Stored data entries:
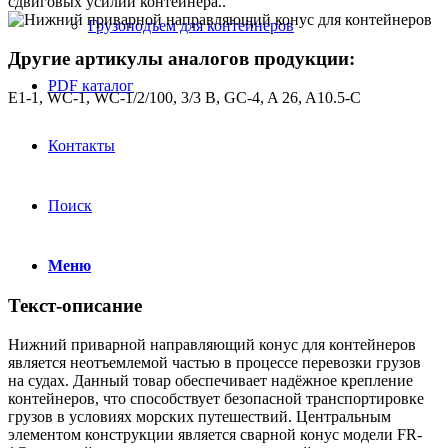
сдвиговых усилий контейнера..
Грузоподъем для контейнеров
Другие артикулы аналогов продукции:
PDF каталог
E1-1, WC-1, WC-1/2/100, 3/3 B, GC-4, A 26, A10.5-C
Контакты
Поиск
Меню
Текст-описание
Нижний приварной направляющий конус для контейнеров
является неотъемлемой частью в процессе перевозки грузов
на судах. Данный товар обеспечивает надёжное крепление
контейнеров, что способствует безопасной транспортировке
грузов в условиях морских путешествий. Центральным
элементом конструкции является сварной конус модели FR-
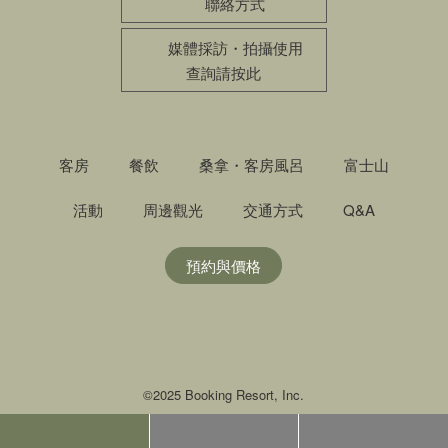
聯絡方式
媒體採訪・拍攝使用
查詢請按此
客房
餐飲
桑拿・客房風呂
富士山
活動
周邊觀光
交通方式
Q&A
預約與價格
©2025 Booking Resort, Inc.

● Task prompt
In the records above, swap every "контейнеров" for "цистерн" and leave all other text as it is. Write out the lines with the change made, skipping the pictures.

● Task output
сдвиговых усилий контейнера..
Грузоподъем для цистерн
Другие артикулы аналогов продукции:
PDF каталог
E1-1, WC-1, WC-1/2/100, 3/3 B, GC-4, A 26, A10.5-C
Контакты
Поиск
Меню
Текст-описание
Нижний приварной направляющий конус для цистерн
является неотъемлемой частью в процессе перевозки грузов
на судах. Данный товар обеспечивает надёжное крепление
цистерн, что способствует безопасной транспортировке
грузов в условиях морских путешествий. Центральным
элементом конструкции является сварной конус модели FR-
聯絡方式
媒體採訪・拍攝使用
查詢請按此
客房
餐飲
桑拿・客房風呂
富士山
活動
周邊觀光
交通方式
Q&A
預約與價格
©2025 Booking Resort, Inc.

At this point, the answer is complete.